A reação dos terraplanistas sanitários foi tão violenta que a missão foi abortada.
A médica que queria ampliar o leque de pacientes com o cargo de ministra teve que colocar na conta a sua própria segurança. Pode agora trocar figurinha com Luiz Henrique Mandetta, que no tempo em que expôs publicamente as divergências com o presidente só não recebeu como recado do chefe a cabeça de um cavalo em sua cama.
Após pesar e fugir da encrenca, a médica conseguiu, na segunda-feira 15, dizer o que ninguém ao redor do presidente tem coragem de manifestar.
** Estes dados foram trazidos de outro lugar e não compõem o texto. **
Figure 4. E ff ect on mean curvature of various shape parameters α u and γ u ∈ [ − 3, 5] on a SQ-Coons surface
Disse que os kits covid, uma marca da gestão Eduardo Pazuello, são “pura enganação” e foram usadas inclusive por quem morreu. “Agora é hora de reflexão. Choque de realidade. Acreditar no que a ciência comprova. O negacionismo trouxe novos casos”, disse a médica, para quem vacina boa é a que chega nos braços.
O surto de bom senso em meio ao surto de Covid fez com que ela fosse tratada como uma espécie de cavalo de Troia cuja entrada no Planalto foi barrada a tempo.
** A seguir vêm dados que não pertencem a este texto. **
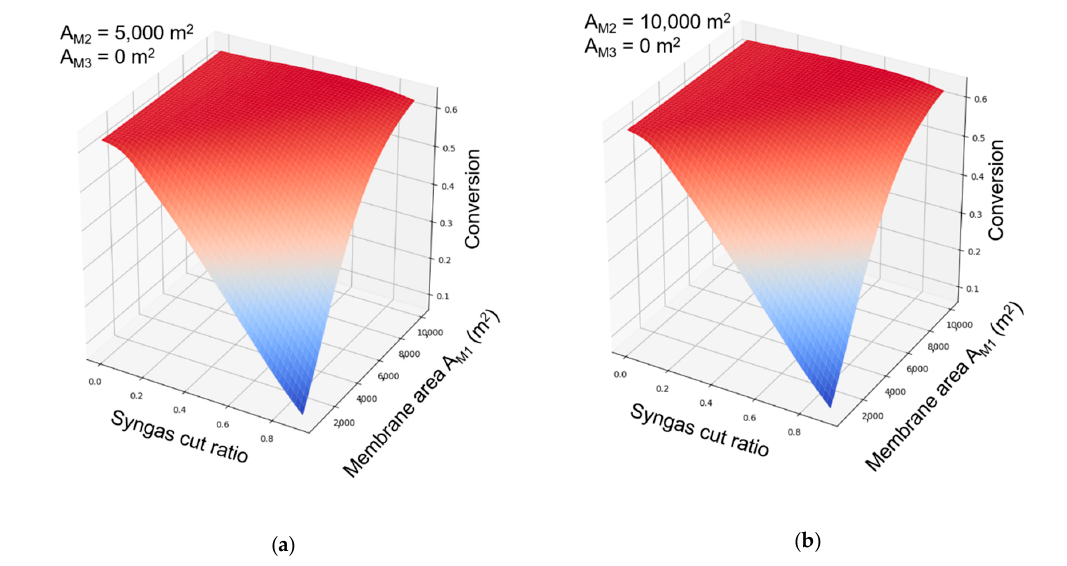
Figure 9. Impacts of membrane area and syngas cut ratio on conversion. ( a ) Area of membrane-202 was 5000 m 2 ; ( b ) area of membrane-202 was 10,000 m 2 .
Enquanto os criminosos que a ameaçaram comemoram, Pazuello segue balançando no cargo, mas ainda fala como ministro.
Na vaga para seu eventual substituto obediência cega às ordens do capitão e baixa preocupação com a própria integridade física são habilidades agora recomendadas. Segundo o presidente, isso faz parte.
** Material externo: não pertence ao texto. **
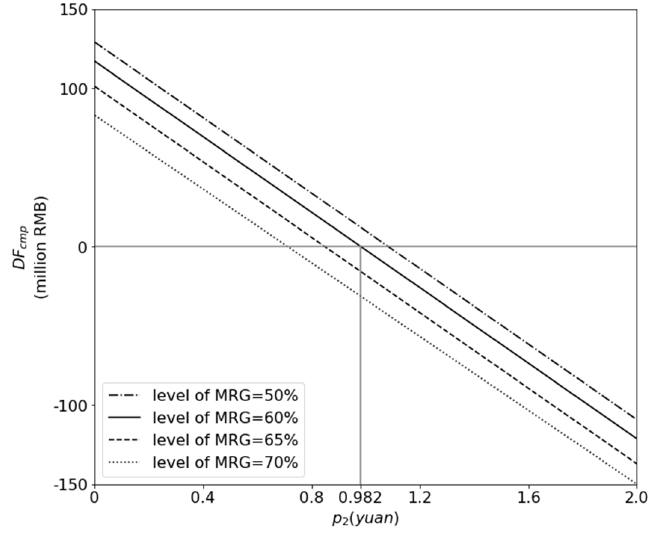
Figure 6. Relationships between the decision factor and the unit price of the phase II project.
Até lá, fica como rastilho de pólvora as declarações da ex-futura-ministra, que em um país normal, que se espanta com o estado das coisas e tem pressa, teria dado motivos suficientes para derrubar qualquer presidente com uma só das entrevistas.
Ela diz não ser absurdo pensar que em breve o país atingirá 500 mil mortes por covid-19. Com paus, pedras e tentativa de invasão, os seguidores bolsonaristas mais fieis repetem o mantra do grande líder: e daí?